▶ **Assigned task**: From the first line to the last, repeat the data exactly and drop the pictures.

_ _ _ _

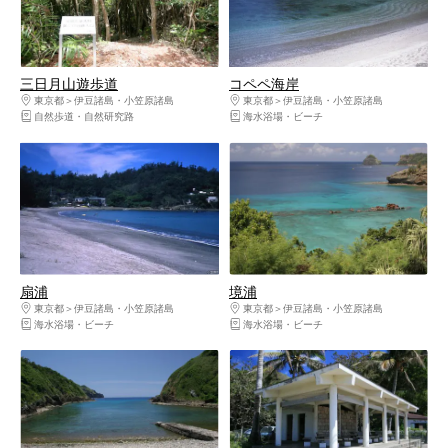
三日月山遊歩道
コペペ海岸
東京都
伊豆諸島・小笠原諸島
東京都
伊豆諸島・小笠原諸島
自然歩道・自然研究路
海水浴場・ビーチ
扇浦
境浦
東京都
伊豆諸島・小笠原諸島
東京都
伊豆諸島・小笠原諸島
海水浴場・ビーチ
海水浴場・ビーチ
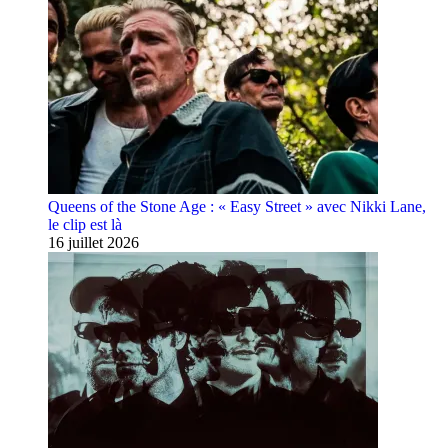
Queens of the Stone Age : « Easy Street » avec Nikki Lane,
le clip est là
16 juillet 2026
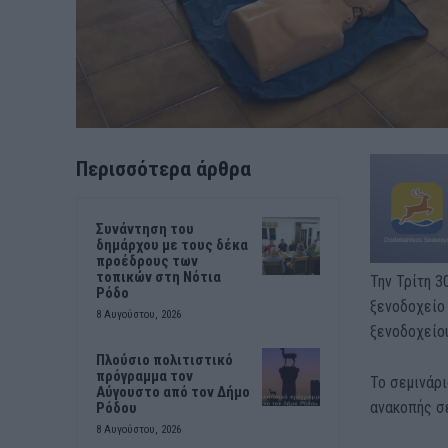
Περισσότερα άρθρα
Συνάντηση του
δημάρχου με τους δέκα
προέδρους των
τοπικών στη Νότια
Την Τρίτη 3
Ρόδο
ξενοδοχείο 
8 Αυγούστου, 2026
ξενοδοχείου
Πλούσιο πολιτιστικό
πρόγραμμα τον
Το σεμινάρ
Αύγουστο από τον Δήμο
ανακοπής σε
Ρόδου
8 Αυγούστου, 2026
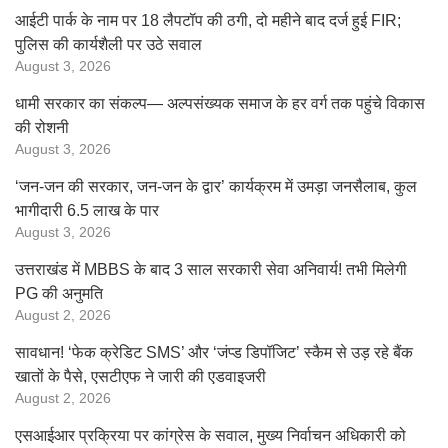
आईटी पार्क के नाम पर 18 लैपटॉप की ठगी, दो महीने बाद दर्ज हुई FIR;
पुलिस की कार्यशैली पर उठे सवाल
August 3, 2026
धामी सरकार का संकल्प— अल्पसंख्यक समाज के हर वर्ग तक पहुंचे विकास
की रोशनी
August 3, 2026
‘जन-जन की सरकार, जन-जन के द्वार’ कार्यक्रम में उमड़ा जनसैलाब, कुल
भागीदारी 6.5 लाख के पार
August 3, 2026
उत्तराखंड में MBBS के बाद 3 साल सरकारी सेवा अनिवार्य! तभी मिलेगी
PG की अनुमति
August 2, 2026
सावधान! ‘फेक क्रेडिट SMS’ और ‘जंप्ड डिपॉजिट’ स्कैम से उड़ रहे बैंक
खातों के पैसे, एसटीएफ ने जारी की एडवाइजरी
August 2, 2026
एसआईआर प्रक्रिया पर कांग्रेस के सवाल, मुख्य निर्वाचन अधिकारी को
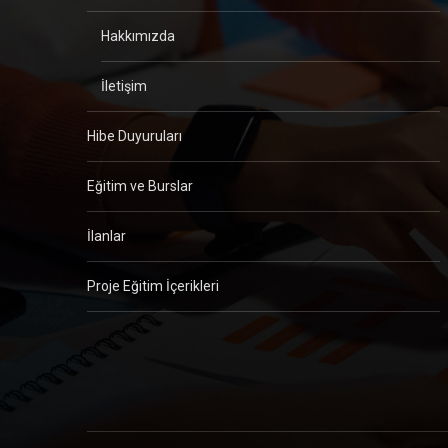
Hakkımızda
İletişim
Hibe Duyuruları
Eğitim ve Burslar
İlanlar
Proje Eğitim İçerikleri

_ _ _ _

▶ **Worked solution**:
三日月山遊歩道
コペペ海岸
東京都
伊豆諸島・小笠原諸島
東京都
伊豆諸島・小笠原諸島
自然歩道・自然研究路
海水浴場・ビーチ
扇浦
境浦
東京都
伊豆諸島・小笠原諸島
東京都
伊豆諸島・小笠原諸島
海水浴場・ビーチ
海水浴場・ビーチ
Queens of the Stone Age : « Easy Street » avec Nikki Lane,
le clip est là
16 juillet 2026
Περισσότερα άρθρα
Συνάντηση του
δημάρχου με τους δέκα
προέδρους των
τοπικών στη Νότια
Την Τρίτη 3
Ρόδο
ξενοδοχείο 
8 Αυγούστου, 2026
ξενοδοχείου
Πλούσιο πολιτιστικό
πρόγραμμα τον
Το σεμινάρ
Αύγουστο από τον Δήμο
ανακοπής σε
Ρόδου
8 Αυγούστου, 2026
आईटी पार्क के नाम पर 18 लैपटॉप की ठगी, दो महीने बाद दर्ज हुई FIR;
पुलिस की कार्यशैली पर उठे सवाल
August 3, 2026
धामी सरकार का संकल्प— अल्पसंख्यक समाज के हर वर्ग तक पहुंचे विकास
की रोशनी
August 3, 2026
‘जन-जन की सरकार, जन-जन के द्वार’ कार्यक्रम में उमड़ा जनसैलाब, कुल
भागीदारी 6.5 लाख के पार
August 3, 2026
उत्तराखंड में MBBS के बाद 3 साल सरकारी सेवा अनिवार्य! तभी मिलेगी
PG की अनुमति
August 2, 2026
सावधान! ‘फेक क्रेडिट SMS’ और ‘जंप्ड डिपॉजिट’ स्कैम से उड़ रहे बैंक
खातों के पैसे, एसटीएफ ने जारी की एडवाइजरी
August 2, 2026
एसआईआर प्रक्रिया पर कांग्रेस के सवाल, मुख्य निर्वाचन अधिकारी को
Hakkımızda
İletişim
Hibe Duyuruları
Eğitim ve Burslar
İlanlar
Proje Eğitim İçerikleri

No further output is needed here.